Water-Weakening Effects on the Failure Behavior of Mudstones

The influence of water on rock deformation and failure behavior is a critical variable to consider when developing unconventional shale reservoirs. To better understand this effect, we conducted a series of triaxial compression tests on four mudstone lithofacies, namely siliceous calcareous mudstones, siliceous mudstones, calcareous mudstones, and carbonate-rich mudstones from the Naparima Hill Formation, under water-saturated conditions at confining pressures up to 130 MPa. Our results showed that the mudstones displayed brittle, brittle–ductile transition, and ductile failure behaviors as the confining pressure increased. Mudstones with low strength, high porosity, and high silica and clay contents exhibited a strong water-weakening effect, leading to a significant reduction in failure strength.

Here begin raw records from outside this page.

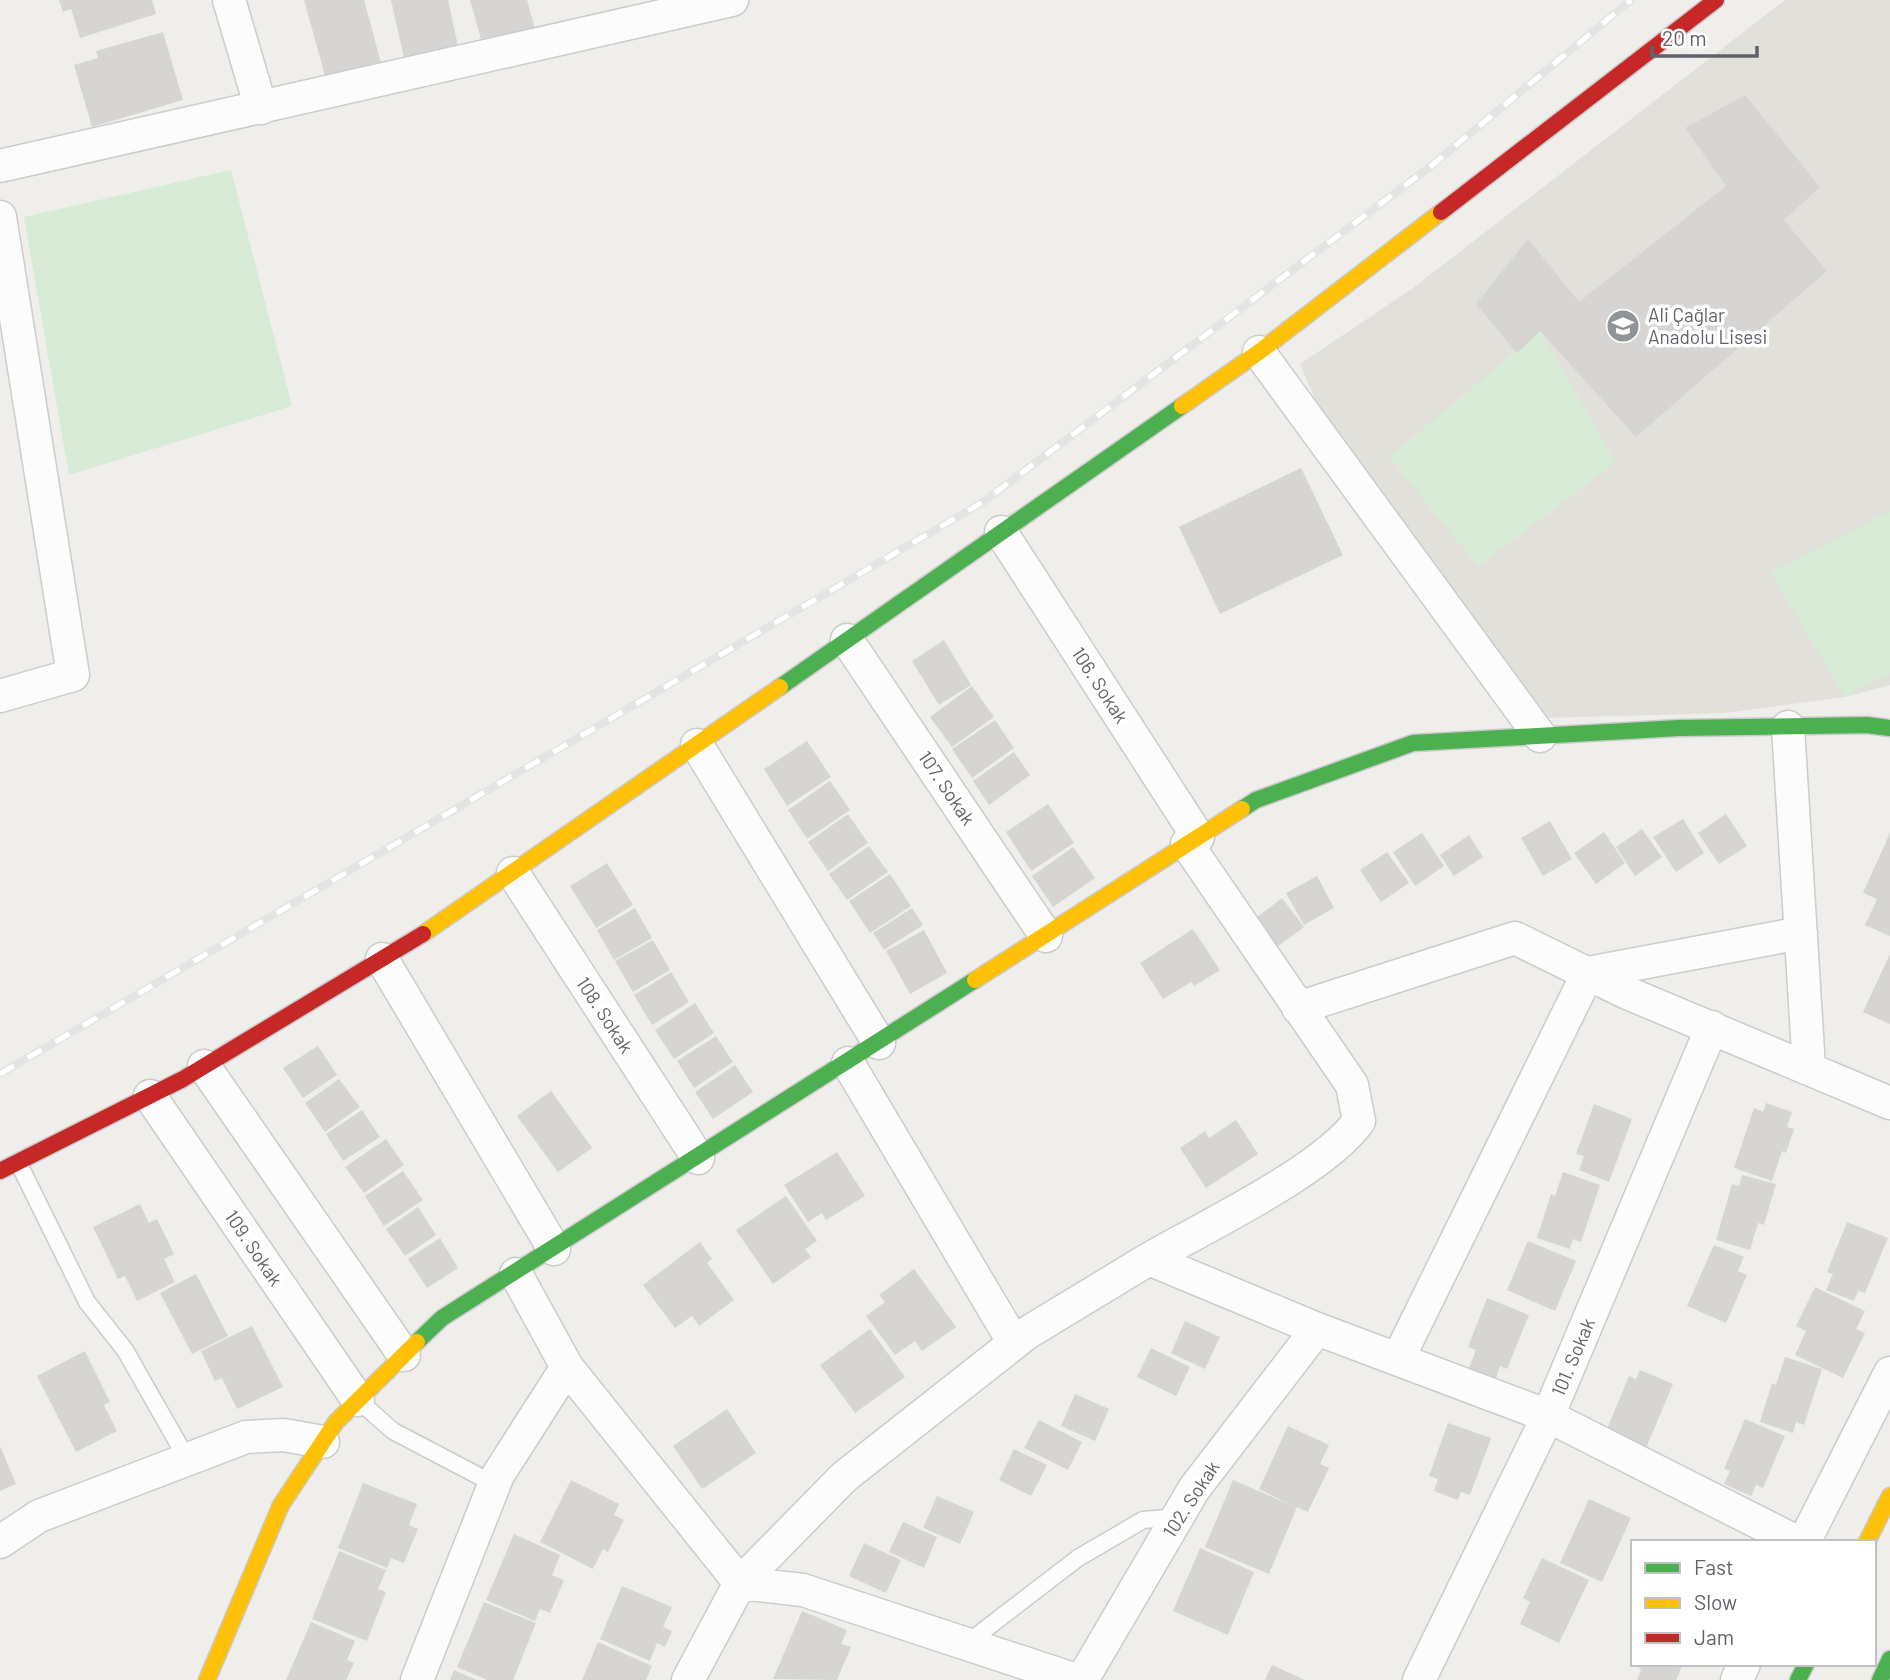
<svg xmlns="http://www.w3.org/2000/svg" width="1890" height="1680" font-family="Barlow,sans-serif">
<style>
.education{fill:#e2e0da}
.green{fill:#d8ebd6}
.building{fill:#d6d5d3}
.lines{fill:none;stroke-linecap:round;stroke-linejoin:round}
.lane-casing{stroke:#cbcccc;stroke-width:19}
.street-casing{stroke:#cbcccc;stroke-width:35}
.fast-casing{stroke:#cacacb;stroke-width:19}
.slow-casing{stroke:#cacacb;stroke-width:19}
.jam-casing{stroke:#cacacb;stroke-width:19}
.lane{stroke:#fdfcfc;stroke-width:16}
.street{stroke:#fdfcfc;stroke-width:32}
.fast{stroke:#4caf50;stroke-width:16}
.slow{stroke:#ffc107;stroke-width:16}
.jam{stroke:#c62828;stroke-width:16}
.rail-casing{stroke:#e4e4e4;stroke-width:8}
.rail{stroke:#fff;stroke-width:5;stroke-dasharray:16;stroke-linecap:butt}
.labels{text-anchor:middle;stroke-width:7;stroke-linejoin:round;paint-order:stroke}
.poi-label{font-size:19px;fill:#5f6368;stroke:#fff;text-anchor:start}
.street-label{font-size:19px;fill:#5f6368;stroke:#fff}
</style>
<rect width="100%" height="100%" fill="#efeeea"/>
<path class="education" d="M 1785,0 L 1890,0 L 1890,685 L 1845,697 L 1725,713 L 1543,718 L 1315,399 L 1300,364 L 1413,288 Z"/>
<path class="green" d="M 231,170 L 292,406 L 69,475 L 24,217 Z
M 1540,331 L 1616,462 L 1478,567 L 1389,457 Z
M 1890,511 L 1890,673 L 1845,697 L 1771,573 Z"/>
<path class="building" d="M 59,0 L 152,0 L 156,14 L 80,38 L 71,9 L 63,12 Z
M 304,0 L 364,0 L 383,70 L 328,86 Z
M 391,0 L 448,0 L 460,55 L 406,67 Z
M 470,0 L 527,0 L 537,36 L 484,50 Z
M 163,32 L 183,100 L 92,127 L 74,65 L 98,58 L 96,51 Z
M 1745,95 L 1820,187 L 1784,220 L 1827,271 L 1636,437 L 1540,331 L 1517,353 L 1476,304 L 1528,239 L 1579,302 L 1726,186 L 1685,128 Z
M 1301,468 L 1343,555 L 1220,614 L 1179,527 Z
M 944,640 L 971,685 L 939,705 L 912,661 Z
M 972,686 L 994,717 L 952,747 L 930,717 Z
M 995,720 L 1014,748 L 972,778 L 952,749 Z
M 807,741 L 831,777 L 787,806 L 764,769 Z
M 1014,752 L 1030,775 L 989,805 L 973,781 Z
M 830,781 L 850,810 L 807,839 L 788,810 Z
M 1048,804 L 1074,843 L 1031,871 L 1006,832 Z
M 848,814 L 868,843 L 828,871 L 808,842 Z
M 1726,814 L 1747,846 L 1719,864 L 1698,833 Z
M 1683,819 L 1704,853 L 1676,872 L 1653,837 Z
M 1550,821 L 1572,859 L 1543,876 L 1521,838 Z
M 1642,829 L 1662,857 L 1635,876 L 1616,847 Z
M 1604,832 L 1625,863 L 1596,884 L 1574,853 Z
M 1422,833 L 1444,866 L 1415,886 L 1393,852 Z
M 1890,833 L 1890,936 L 1865,925 L 1877,899 L 1863,893 Z
M 1469,835 L 1483,857 L 1454,876 L 1440,855 Z
M 869,846 L 888,872 L 847,900 L 829,874 Z
M 1073,847 L 1095,878 L 1053,907 L 1032,876 Z
M 1387,852 L 1409,883 L 1381,902 L 1360,870 Z
M 607,863 L 633,905 L 596,928 L 570,886 Z
M 890,874 L 911,906 L 870,933 L 849,901 Z
M 1317,876 L 1334,908 L 1304,925 L 1286,893 Z
M 1282,898 L 1304,927 L 1277,947 L 1256,918 Z
M 635,908 L 652,938 L 614,960 L 597,930 Z
M 912,908 L 923,925 L 884,950 L 873,933 Z
M 1193,929 L 1220,970 L 1194,986 L 1191,982 L 1163,999 L 1140,963 Z
M 924,930 L 947,973 L 910,994 L 886,951 Z
M 653,940 L 670,970 L 633,992 L 615,961 Z
M 1890,954 L 1890,1024 L 1863,1012 Z
M 671,972 L 689,1002 L 652,1025 L 634,995 Z
M 695,1003 L 714,1033 L 674,1059 L 655,1030 Z
M 716,1036 L 733,1062 L 694,1088 L 677,1061 Z
M 318,1046 L 337,1075 L 303,1098 L 283,1068 Z
M 735,1065 L 753,1092 L 713,1119 L 695,1092 Z
M 339,1079 L 360,1107 L 325,1132 L 305,1103 Z
M 551,1091 L 592,1148 L 558,1172 L 517,1116 Z
M 1766,1103 L 1792,1112 L 1787,1127 L 1794,1129 L 1786,1153 L 1782,1151 L 1772,1181 L 1734,1168 L 1754,1108 L 1763,1112 Z
M 1594,1104 L 1632,1119 L 1609,1182 L 1579,1170 L 1584,1156 L 1576,1154 Z
M 362,1110 L 380,1137 L 343,1161 L 326,1134 Z
M 1236,1120 L 1258,1154 L 1206,1188 L 1180,1148 L 1205,1131 L 1209,1138 Z
M 386,1139 L 404,1165 L 364,1193 L 345,1167 Z
M 837,1152 L 865,1196 L 826,1220 L 822,1213 L 808,1222 L 784,1185 Z
M 403,1171 L 423,1200 L 384,1226 L 365,1196 Z
M 1563,1172 L 1600,1185 L 1581,1242 L 1573,1239 L 1570,1249 L 1537,1238 L 1551,1194 L 1555,1196 Z
M 1742,1175 L 1776,1184 L 1764,1225 L 1758,1223 L 1750,1250 L 1716,1240 L 1732,1184 L 1739,1186 Z
M 786,1196 L 817,1241 L 805,1249 L 811,1257 L 773,1284 L 736,1230 Z
M 140,1204 L 149,1223 L 157,1219 L 174,1254 L 164,1259 L 175,1282 L 137,1301 L 125,1276 L 118,1279 L 93,1227 Z
M 418,1207 L 436,1235 L 405,1256 L 386,1229 Z
M 1847,1222 L 1888,1238 L 1865,1293 L 1858,1291 L 1854,1301 L 1826,1290 L 1833,1274 L 1827,1272 Z
M 440,1238 L 458,1268 L 427,1288 L 408,1259 Z
M 1528,1241 L 1576,1261 L 1555,1311 L 1507,1290 Z
M 700,1242 L 712,1259 L 707,1263 L 734,1300 L 699,1326 L 692,1316 L 675,1328 L 643,1285 Z
M 1714,1245 L 1744,1257 L 1738,1271 L 1747,1275 L 1726,1323 L 1687,1306 Z
M 914,1269 L 956,1327 L 922,1351 L 915,1341 L 895,1355 L 866,1316 L 885,1302 L 879,1295 Z
M 196,1274 L 228,1336 L 192,1354 L 160,1293 Z
M 1815,1287 L 1865,1311 L 1856,1329 L 1865,1333 L 1843,1378 L 1795,1355 L 1806,1331 L 1796,1326 Z
M 1487,1298 L 1529,1315 L 1507,1369 L 1500,1366 L 1496,1379 L 1469,1368 L 1476,1350 L 1468,1347 Z
M 1185,1321 L 1220,1337 L 1205,1369 L 1171,1353 Z
M 252,1326 L 283,1387 L 237,1409 L 222,1378 L 215,1381 L 201,1351 Z
M 870,1329 L 905,1377 L 855,1413 L 820,1365 Z
M 1151,1348 L 1190,1367 L 1176,1396 L 1137,1377 Z
M 85,1351 L 110,1402 L 104,1405 L 117,1431 L 76,1452 L 37,1376 Z
M 1785,1357 L 1822,1369 L 1804,1425 L 1796,1422 L 1793,1433 L 1760,1422 L 1772,1383 L 1776,1385 Z
M 1640,1370 L 1673,1384 L 1646,1448 L 1606,1431 L 1629,1376 L 1636,1379 Z
M 1075,1394 L 1109,1409 L 1095,1441 L 1061,1426 Z
M 727,1409 L 756,1453 L 702,1489 L 673,1446 Z
M 1745,1419 L 1785,1436 L 1763,1488 L 1756,1485 L 1751,1496 L 1724,1484 L 1730,1471 L 1724,1469 Z
M 1039,1420 L 1082,1442 L 1068,1470 L 1024,1448 Z
M 1448,1423 L 1491,1438 L 1470,1495 L 1461,1492 L 1458,1500 L 1434,1491 L 1438,1479 L 1429,1476 Z
M 1288,1426 L 1329,1445 L 1320,1464 L 1329,1468 L 1308,1512 L 1297,1507 L 1269,1574 L 1205,1547 L 1233,1480 L 1291,1505 L 1259,1489 Z
M 0,1446 L 16,1484 L 0,1491 Z
M 1014,1449 L 1047,1465 L 1031,1496 L 999,1480 Z
M 571,1480 L 619,1504 L 614,1515 L 624,1520 L 608,1552 L 603,1549 L 593,1569 L 540,1542 Z
M 363,1483 L 417,1504 L 409,1525 L 418,1529 L 404,1563 L 391,1558 L 387,1568 L 338,1548 Z
M 937,1496 L 974,1512 L 960,1544 L 923,1528 Z
M 1589,1499 L 1631,1518 L 1602,1582 L 1560,1563 Z
M 903,1522 L 937,1537 L 924,1568 L 889,1552 Z
M 514,1534 L 560,1555 L 552,1575 L 564,1580 L 550,1613 L 540,1609 L 535,1621 L 486,1600 Z
M 864,1543 L 901,1560 L 886,1593 L 849,1576 Z
M 1200,1548 L 1254,1572 L 1228,1635 L 1173,1611 Z
M 339,1551 L 386,1570 L 378,1589 L 386,1592 L 367,1641 L 312,1619 Z
M 1542,1558 L 1589,1580 L 1559,1643 L 1520,1624 L 1530,1602 L 1523,1598 Z
M 622,1586 L 672,1607 L 663,1627 L 672,1631 L 665,1647 L 657,1643 L 650,1661 L 600,1639 Z
M 484,1602 L 536,1623 L 513,1680 L 487,1680 L 457,1667 Z
M 802,1611 L 847,1630 L 841,1644 L 851,1647 L 837,1680 L 773,1679 Z
M 311,1622 L 355,1641 L 347,1660 L 354,1663 L 346,1680 L 286,1680 Z
M 598,1642 L 652,1666 L 646,1680 L 582,1680 Z
M 1636,1664 L 1683,1664 L 1676,1680 L 1637,1680 L 1641,1670 Z
M 1272,1665 L 1305,1680 L 1265,1680 Z
M 454,1670 L 477,1680 L 450,1680 Z"/>
<g class="lines">
<defs>
<path id="lane" d="M 18,1162 L 87,1302 L 125,1350 L 187,1459
M 358,1400 L 393,1431 L 494,1484
M 966,1644 L 1078,1558 L 1143,1520 L 1178,1517"/>
<path id="street" d="M 229,0 L 261,108
M 0,166 L 732,0
M 0,217 L 73,675 L 0,696
M 1259,352 L 1540,736
M 1001,532 L 1198,837
M 847,640 L 1046,936
M 1788,727 L 1809,1068
M 697,745 L 879,1043
M 513,873 L 698,1158
M 382,959 L 554,1249
M 1298,1008 L 1515,938 L 1625,992 L 1890,1103
M 848,1063 L 1014,1343
M 204,1066 L 404,1355
M 150,1096 L 358,1400
M 1149,1259 C 1206,1226 1323,1171 1359,1121 L 1352,1085 L 1187,844
M 516,1274 L 567,1367 L 740,1583 L 844,1477 L 1027,1333 L 1149,1259 L 1317,1329 L 1548,1416 L 1797,1542
M 1398,1359 L 1588,973 L 1801,933
M 0,1542 L 39,1516 L 246,1437 L 284,1435 L 323,1442
M 1804,1542 L 1890,1373
M 417,1680 L 498,1475 L 567,1367
M 688,1680 L 740,1583 L 803,1590 L 1076,1680
M 1082,1680 L 1194,1489 L 1317,1329
M 1419,1680 L 1548,1416 L 1712,1027
M 1737,1680 L 1744,1664"/>
<path id="fast" d="M 780,687 L 1182,406
M 1242,809 L 1256,800 L 1413,743 L 1679,728 L 1867,725 L 1890,728
M 417,1342 L 442,1318 L 975,980
M 1798,1680 L 1806,1664
M 1880,1680 L 1890,1659"/>
<path id="slow" d="M 1182,406 L 1259,352 L 1441,212
M 423,934 L 780,687
M 975,980 L 1242,809
M 1867,1542 L 1890,1496
M 207,1680 L 281,1505 L 336,1422 L 417,1342"/>
<path id="jam" d="M 1441,212 L 1716,0
M 0,1171 L 183,1079 L 423,934"/>
</defs>
<use href="#lane" class="lane-casing"/>
<use href="#street" class="street-casing"/>
<use href="#fast" class="fast-casing"/>
<use href="#slow" class="slow-casing"/>
<use href="#jam" class="jam-casing"/>
<use href="#lane" class="lane"/>
<use href="#street" class="street"/>
<use href="#fast" class="fast"/>
<use href="#slow" class="slow"/>
<use href="#jam" class="jam"/>
<defs>
<path id="rail" d="M 0,1074 L 983,502 L 1431,166 L 1631,0"/>
</defs>
<use href="#rail" class="rail-casing"/>
<use href="#rail" class="rail"/>
</g>
<defs>
<symbol id="school-disc" viewBox="-11 -11 22 22"><circle r="9.5" fill="#919496" stroke="#fff"/><path d="M0-5L7-2L0 1L-7-2ZM-4 1L0 2.5L4 1V4Q0 6-4 4Z" fill="#fff"/></symbol>
</defs>
<g fill-rule="evenodd">
<use href="#school-disc" x="1604" y="307" width="38" height="38"/>
</g>
<g class="labels">
<g class="poi-label">
<text x="1648" y="322">Ali Çağlar<tspan x="1648" dy="22">Anadolu Lisesi</tspan></text>
</g>
<g class="street-label">
<text transform="translate(1100 685) rotate(57)" y="7">106. Sokak</text>
<text transform="translate(947 788) rotate(56)" y="7">107. Sokak</text>
<text transform="translate(605 1015) rotate(57)" y="7">108. Sokak</text>
<text transform="translate(254 1248) rotate(56)" y="7">109. Sokak</text>
<text transform="translate(1573 1357) rotate(-67)" y="7">101. Sokak</text>
<text transform="translate(1191 1499) rotate(-57)" y="7">102. Sokak</text>
</g>
</g>
<rect x="1631" y="1540" width="245" height="126" fill="#ffffff" stroke="#bfc1c3" stroke-width="2"/>
<rect x="1645" y="1563" width="35" height="10" fill="#4caf50" stroke="#bfc1c3" stroke-width="2"/>
<text x="1694" y="1575" font-size="21" fill="#5f6368">Fast</text>
<rect x="1645" y="1598" width="35" height="10" fill="#ffc107" stroke="#bfc1c3" stroke-width="2"/>
<text x="1694" y="1610" font-size="21" fill="#5f6368">Slow</text>
<rect x="1645" y="1633" width="35" height="10" fill="#c62828" stroke="#bfc1c3" stroke-width="2"/>
<text x="1694" y="1645" font-size="21" fill="#5f6368">Jam</text>
<path d="M1652 46v10h105v-10" fill="none" stroke="#5f6368" stroke-width="3.5"/>
<text x="1662" y="46" font-size="21" fill="#5f6368" stroke="#ffffff" stroke-width="5" paint-order="stroke">20 m</text>
</svg>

Conversely, high strength, low porosity, and carbonate-rich mudstones showed minor water-weakening effects. We also developed a failure behavior model to predict the brittle, brittle–ductile transition, and ductile zones in the mudstones. The model showed that the transition from brittle to ductile behavior occurs over a wide range of confining pressures, and it occurs at a lower pressure threshold in saturated compared to dry conditions. Additionally, the model suggests that the presence of water results in a wider transition zone between brittle and ductile behavior, as well as a larger ductile zone. Overall, our findings suggest that the water-weakening effect can significantly decrease the depth at which the brittle–ductile transition occurs in mudstones, emphasizing the importance of considering water as a critical variable in rock deformation and failure behavior.